__Alıntı Metin__:
#####
Mehmet Kaplan Şiir Tahlillerinde Psikolojinin Yeri
Mehmet Kaplan, Türk Edebiyatında, tahlil ve tenkit
dendiğinde akla gelecek ilk isimlerdendir. Hayatı boyunca sayısız deneme yazan,
pek çok metni tahlil eden Kaplan, şiir tahlilleri yapmaya, Türk edebiyatı
derslerini takip eden öğrenciler için bir metot oluşturmak niyetiyle
başlamıştır. Şiir tahlillerini yaparken, şairlere yönelik şahsi fikrini veya
muhabbetini saklama gereği duymayarak oldukça açık sözlü davranmıştır. Nazım
Hikmet için “Onu bu kitaba almak istemiyordum, sebebi komünist olması değil,
Türk milletiyle olan tüm bağlarını koparmak istemesindendir.” derken, çok
sevdiği hocası Ahmet Hamdi Tanpınar için, “devrin en derin şairlerinden
birisi olduğu gibi, aynı zamanda dili de en ustaca kullanan bir sanatkardır.” diyerek
övgüyle bahsetmesi bu duruma örnektir.
Elbette ki, Mehmet Kaplan şairlere olan
hislerini böyle aşikâr etse de şiirleri şekil, üslup ve muhteva açısından
incelerken, tam bir eleştirmen üslubuyla objektif tenkitler yapmıştır.
Sanatçılara olan muhabbeti veya uzaklığı, tenkit işini ciddiye alması sebebiyle
eser tahlillerine yansımamıştır. Kaplan, şiir tahlillerinde, şairlerin diğer
eserleriyle biçem, konu, içerik bakımından kıyaslamalara yer verir, şiirin
yazıldığı devrin sosyolojik çerçevelerine ve sanatçının dil kullanımına bağlı
olarak da onların ruhi malzemelerine yani psikolojilerine eğilir. Mehmet
Kaplan’ın, psikoloji bilgisi de insanı anlama çabası da oldukça etkileyicidir. Metinleri,
devir-şahsiyet- eser üçlemesi arasında incelemesi, onu psikanalisttik
duyarlılıkla eserlere bakmaya yönlendirmiştir şüphesiz. Onun, psikanalisttik
duyarlılığı Freudyen bakış açısı ile sınırlı değildir. Kaplan, Jung psikanalisttik
inceleme yöntemine daha çok ilgilidir. Hatta, Ahmet Oktay’ın cümleleriyle “Kaplan
psikanalizin Freudçu kanadının değil Jungçu kanadının düşüncelerine yakın
durmaktadır.”
#####
__Veri Satırları__:
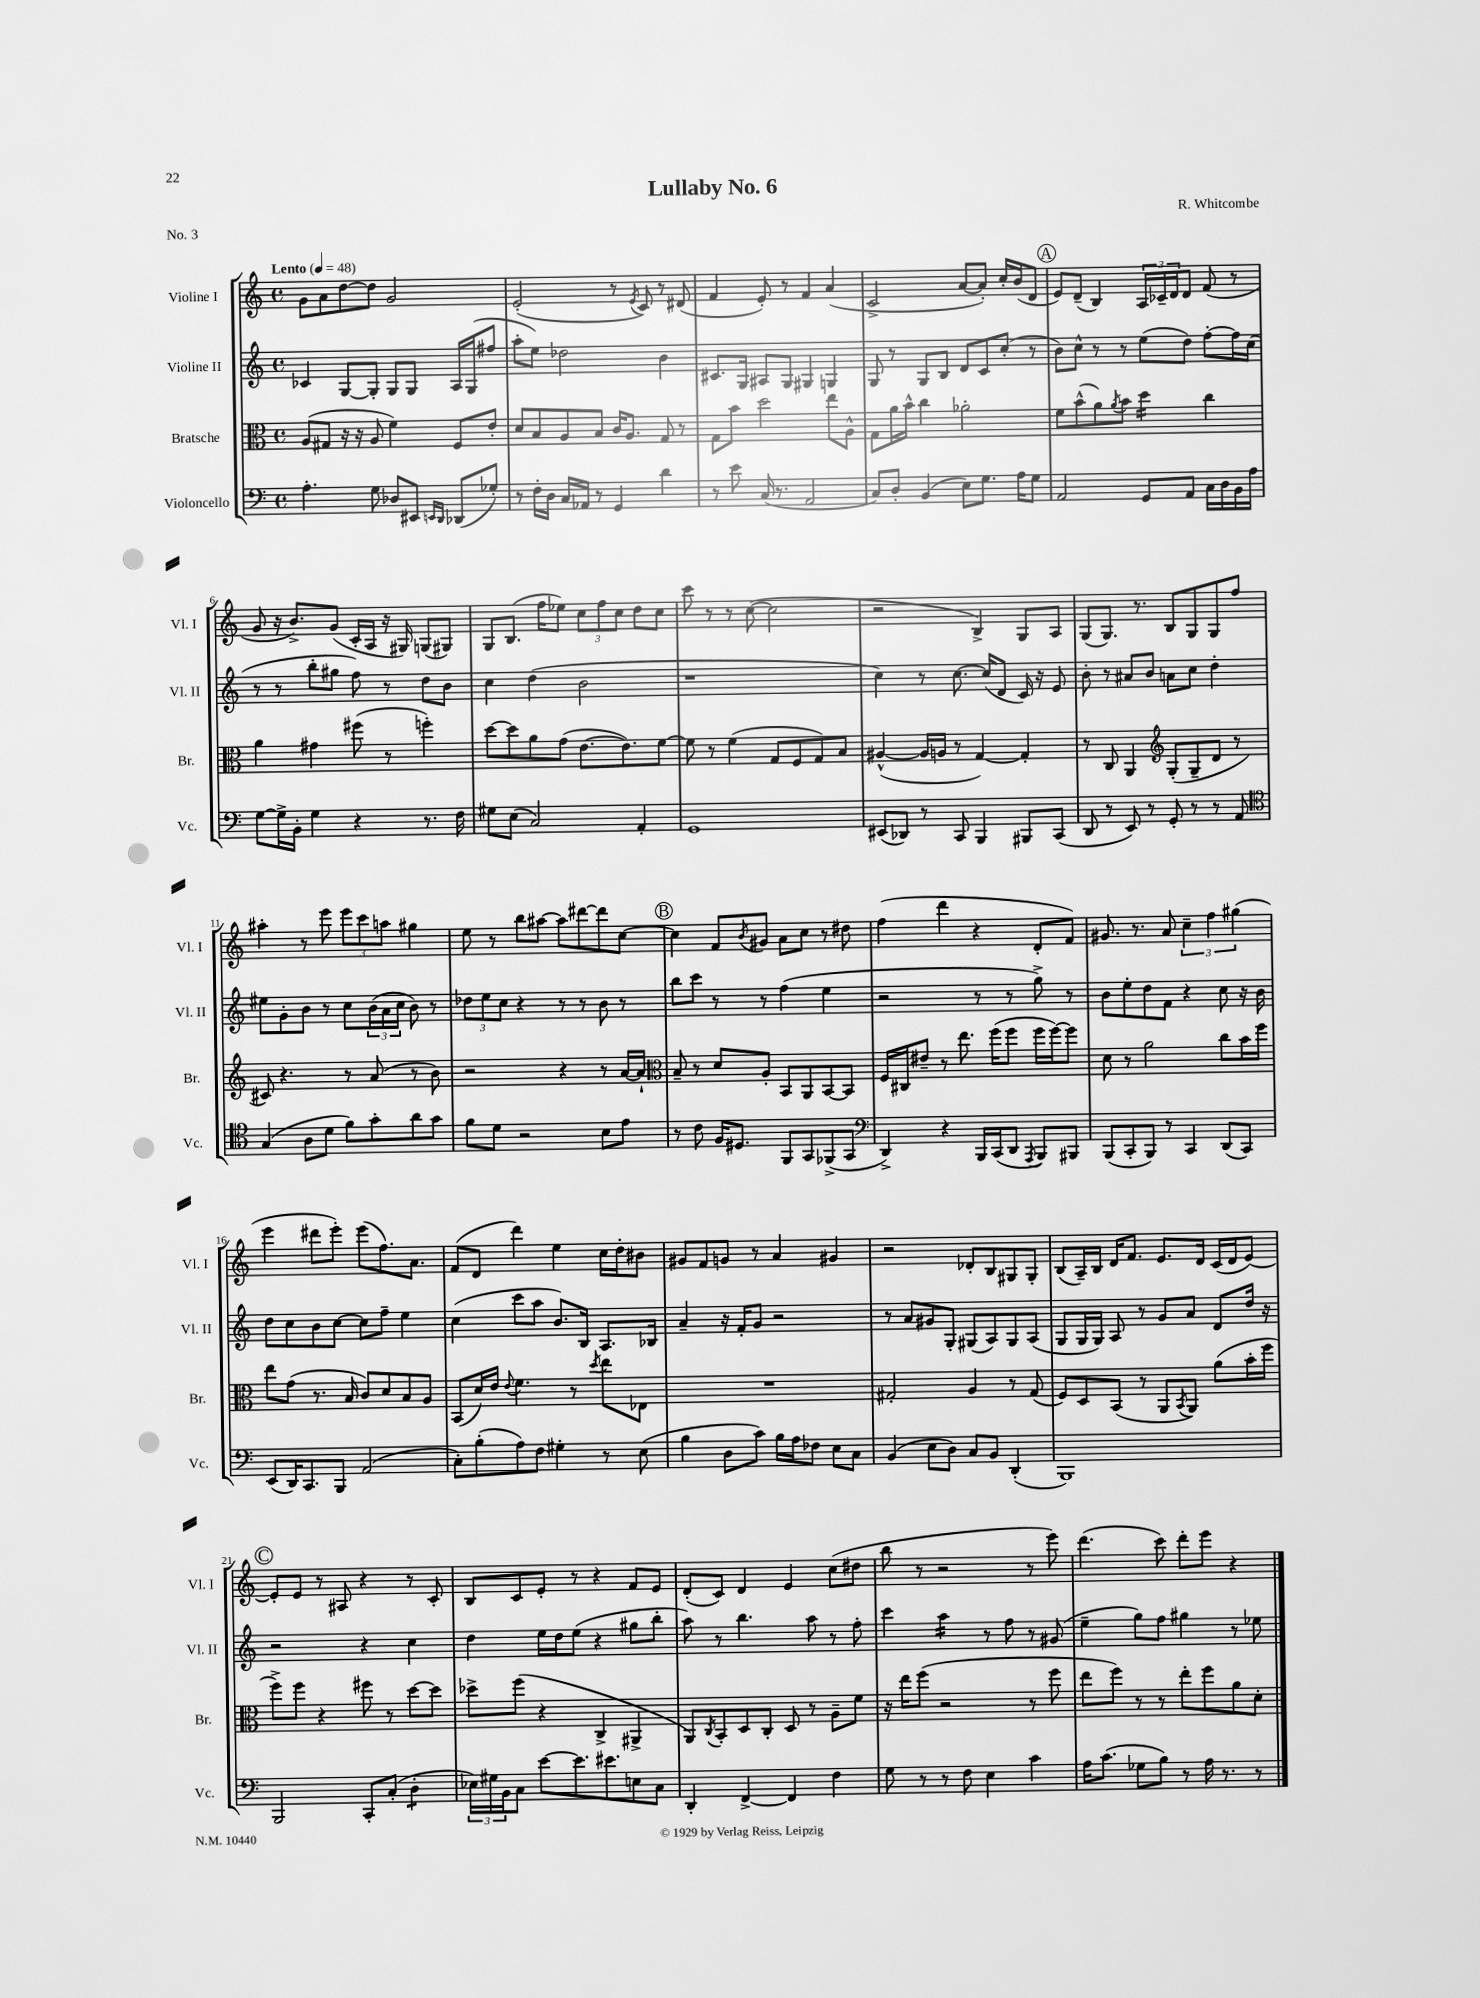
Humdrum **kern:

**kern	**kern	**kern	**kern
*staff4	*staff3	*staff2	*staff1
*clefF4	*clefC3	*clefG2	*clefG2
*k[]	*k[]	*k[]	*k[]
*M4/4	*M4/4	*M4/4	*M4/4
*met(c)	*met(c)	*met(c)	*met(c)
*MM48	*MM48	*MM48	*MM48
4.A'	(8A	4c-	8g
.	8G#	.	8a
.	16r	[8G	[8dd
.	16r	.	.
8G	8A	8G']	8dd]
8D-	4f)	8G	2g
8EE#	.	8G	.
16qqEE	.	.	.
16qqDD	.	.	.
(8DD-	8F	16A	.
.	.	(16G	.
8G-')	8e'	8ff#	.
=	=	=	=
8r	8d	8aa'	(2e'
16F'	8B	8ee)	.
16D	.	.	.
16C	8A	2dd-	.
16AA-	.	.	.
8r	8B	.	.
4GG	16c	.	8r
.	8.A	.	.
.	.	.	8qe
.	.	.	8c)
4d	8G	4b	8r
.	8r	.	(8d#
=	=	=	=
8r	8G	8.c#	4f
8e	8b	.	.
.	.	16G	.
(16C	2dd	8A#	8e')
8.r	.	.	.
.	.	8G	8r
2AA	.	4G#	4f
.	8ee	4G	(4a
.	8A^^	.	.
=	=	=	=
8C)	8G	8G	2c^
8D'	16a	8r	.
.	16b^^	.	.
(4BB	4cc	8G	.
.	.	8B	.
8E)	2a-'	8d	[8a
8.G	.	8c	8a'])
.	.	(8cc'	16cc'
16A	.	.	(16b
8G	.	8r	8d
=	=	=	=
2AA	8f	8b)	8e)
.	(8b^^	8cc^^	(8d~
.	8a)	8r	4B)
.	8qa	.	.
.	8b	8r	.
8GG	4dd	(8ee	24A
.	.	.	24c-~
.	.	.	24d
8AA	.	8dd)	8d
16C	4cc	[8ff'	(8f
16D	.	.	.
16BB	.	16ff]	8r
16A	.	(16cc	.
=	=	=	=
[8G	4a	8r	8g
16G^]	.	8r	16r
16BB'	.	.	8.b^)
4G	4g#	8bb'	.
.	.	8gg#	(8g
4r	(8ff#	8ff)	16c'
.	.	.	16A
.	8r	8r	16r
.	.	.	16G#)
8.r	4ff')	8dd	(8G
.	.	8b	8G#)
16F	.	.	.
=	=	=	=
8G#	[8dd	4cc	8G
(8E	8dd]	.	(8.B
2C)	8a	(4dd	.
.	.	.	16ff
.	(8g	.	8ee-)
.	[8.e	2b	12cc
.	.	.	12ff
.	.	.	12cc
.	8.e])	.	.
4AA'	.	.	8dd
.	[8f	.	8cc
=	=	=	=
1GG	8f]	1r	8ccc
.	8r	.	8r
.	(4f	.	8r
.	.	.	([8cc
.	8G	.	2cc]
.	8F	.	.
.	8G)	.	.
.	8B	.	.
=	=	=	=
(8EE#	([4A#^^	4cc)	2r
8DD-)	.	.	.
8r	16A#]	8r	.
.	16A	.	.
8CC	8r	[8.cc	.
4BBB	[4G)	.	4B^)
.	.	(16cc]	.
.	.	8d	.
8BBB#	4G']	16c)	8G
.	.	16r	.
(8CC	.	8e	8A
=	=	=	=
8DD	8r	8b'	(8G
8r	8C	8r	8.G)
8EE)	4AA	8a#	.
.	.	.	8.r
8r	.	8b	.
*	*clefG2	*	*
8GG'	(8G'	8a	8B
8r	8G~	8cc	8G
8r	8d	4dd'	8G
8AA	8r	.	8ff
=	=	=	=
*clefC4	*	*	*
(4G	8c#)	8ee#	4aa#'
.	4.r	8g'	.
8A	.	8b	8r
8d	.	8r	8eee
8f)	8r	8cc	12eee
.	.	.	12ccc
8g'	(8a	(24b	.
.	.	24a	12aa
.	.	24cc	.
8a	8r	8b)	4gg#
8g	8b)	8r	.
=	=	=	=
8f	2r	12dd-	8ee
.	.	12ee	.
8d	.	.	8r
.	.	12cc	.
2r	.	4r	8bb
.	.	.	[8aa#
.	4r	8r	8aa#]
.	.	8r	[8ddd#
8B	8r	8b	8ddd#]
8e	[16a	8r	[8cc
.	16a`]	.	.
=	=	=	=
*	*clefC3	*	*
8r	8B~	8bb	4cc]
8c	8r	8ccc	.
16F	8d	8r	8f
8.D#	.	.	.
.	.	.	8qb
.	8A'	8r	8g#
8FF	8BB	(4ff	8a
8GG	8AA	.	8cc
(8FF-^	[8BB	4ee	8r
8GG	8BB]	.	8dd#
=	=	=	=
*clefF4	*	*	*
4DD^)	16F	2r	(4ff
.	16C#	.	.
.	8e#~	.	.
4r	8r	.	4ddd
.	8.ee	.	.
16BBB	.	8r	4r
(16CC	(16ff	.	.
8DD	8ff	8r	.
8qAAA	.	.	.
8BBB)	16ff	8gg^)	8d'
.	[16ff)	.	.
8BBB#	8ff]	8r	8f)
=	=	=	=
(8BBB	8d	8b	8.g#
8CC'	8r	8ee'	.
.	.	.	8.r
8BBB)	2a	8dd	.
8r	.	8f	8a
4CC	.	4r	6cc~
.	.	.	6ff
(8DD	8cc	8cc	.
.	.	.	(6gg#
8CC)	16b	16r	.
.	16ff	16b	.
=	=	=	=
(8EE	8ee	8dd	4eee
16DD)	(8g	8cc	.
8.CC	.	.	.
.	8.r	8b	8ddd#
8BBB	.	[8cc	8eee')
.	16B	.	.
(2AA	8c)	8cc]	(8eee
.	8d	8ff~	8.ff)
.	8B	4ee	.
.	.	.	8.a
.	8A	.	.
=	=	=	=
8C')	(8BB	(4cc	(8f
(8B'	16d)	.	8d
.	16e	.	.
.	8qqe	.	.
8A)	4.f	8ccc	4ddd)
8F	.	8aa	.
4G#'	.	8.b)	4ee
.	8r	.	.
.	.	16B	.
.	8qdd	.	.
8r	8ee	8.A	16cc
.	.	.	16dd'
(8E	8E-	.	8b#
.	.	16B-	.
=	=	=	=
4B	1r	4a~	8g#
.	.	.	8f
8D	.	16r	8g
.	.	16f'	.
8c)	.	8g	8r
16B	.	2r	4a
16A	.	.	.
8F-	.	.	.
8E	.	.	4g#
8C	.	.	.
=	=	=	=
(4BB	2G#'	8r	2r
.	.	8a	.
8E	.	8g#	.
8D)	.	8G'	.
8C	4A	(8G#	8d-'
8BB	.	8A)	8B
(4DD'	8r	8G#	8G#
.	(8G#	(8A	8G#'
=	=	=	=
1BBB)	8F)	8G	(8B
.	8D	16G	16A~)
.	.	16G)	16B
.	(8BB	8A	16d
.	.	.	8.f
.	8r	8r	.
.	8AA	8g	8.e
.	8qBB	.	.
.	8AA)	8a	.
.	.	.	16d
.	(8a	8d	(16c
.	.	.	16d
.	16b'	16dd	[8e)
.	16ff	16r	.
=	=	=	=
2BBB	8ff^)	2r	8e']
.	8ff	.	8e
.	4r	.	8r
.	.	.	8A#
8CC'	8ff#	4r	4r
(8C'	8r	.	.
4D'	[8dd	4cc	8r
.	8dd]	.	8c'
=	=	=	=
24E-)	8dd-^	4dd	8B
24G#	.	.	.
24BB	.	.	.
8C	(8ff	.	8c
[8e	4r	16ee	8e'
.	.	16dd	.
8.e]	.	(8ee	8r
.	4C^	4r	4r
8.e#	.	.	.
8E	4AA#^	8gg#	8f
8C	.	8bb'	8e
=	=	=	=
4DD'	8AA)	8aa)	(8d'
.	8qC	.	.
.	8BB'	8r	8c)
[4FF^	8D	4.bb	4d
.	8C'	.	.
4FF]	8D	.	4e
.	8r	8aa	.
4F	8A~	8r	(8cc
.	8f	8ff'	8dd#
=	=	=	=
8G	16r	4ccc	8bb
.	16ee	.	.
8r	(8ff	.	8r
8r	2r	4aa	2r
8F	.	.	.
4E	.	8r	.
.	.	8ff	.
4c	8r	8r	8r
.	8ff	(8g#	8eee)
=	=	=	=
16A	8ee	4ee~	(4.ddd
(8.c	.	.	.
.	8ff)	.	.
8G-	8r	8gg)	.
8B)	8r	8ff	8ccc)
8r	8ee'	4gg#	8ddd'
16A	8ff	.	8eee
8.r	.	.	.
.	8a	8r	4r
8r	8d'	8ee-	.
==	==	==	==
*-	*-	*-	*-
#####
__Amaç 1__:
Şu ifadelerin alıntı metinle uyuşup uyuşmadığını evet ya da hayır ile belirtiniz ve her yanıtı metinden birebir alıntılanan belirleyici sözlerle destekleyiniz: (a) Kaplan şiir tahlillerine, Türk edebiyatı derslerini takip eden öğrenciler için bir metot oluşturmak niyetiyle başlamıştır. (b) Kaplan'ın sanatçılara olan muhabbeti eser tahlillerine yansımıştır. (c) Ahmet Oktay'a göre Kaplan, psikanalizin Freudçu kanadının düşüncelerine yakın durmaktadır.
__Amaç 2__:
Alıntı metni iki cümleyle özetleyiniz.

__Çalışma Sonucu 1__:
(a) Evet: "şiir tahlilleri yapmaya, Türk edebiyatı derslerini takip eden öğrenciler için bir metot oluşturmak niyetiyle başlamıştır."
(b) Hayır: "Sanatçılara olan muhabbeti veya uzaklığı, tenkit işini ciddiye alması sebebiyle eser tahlillerine yansımamıştır."
(c) Hayır: "Kaplan psikanalizin Freudçu kanadının değil Jungçu kanadının düşüncelerine yakın durmaktadır."

__Çalışma Sonucu 2__:
Mehmet Kaplan, şairlere yönelik kişisel fikrini ve muhabbetini açıkça dile getirse de şiirleri şekil, üslup ve muhteva açısından objektif bir eleştirmen tavrıyla incelemiştir. Tahlillerinde şairin diğer eserleriyle kıyaslamalara, devrin sosyolojik çerçevelerine ve sanatçının psikolojisine yer vermiş, psikanalitik duyarlılığında da Freudyen bakıştan çok Jungçu yaklaşıma yakın durmuştur.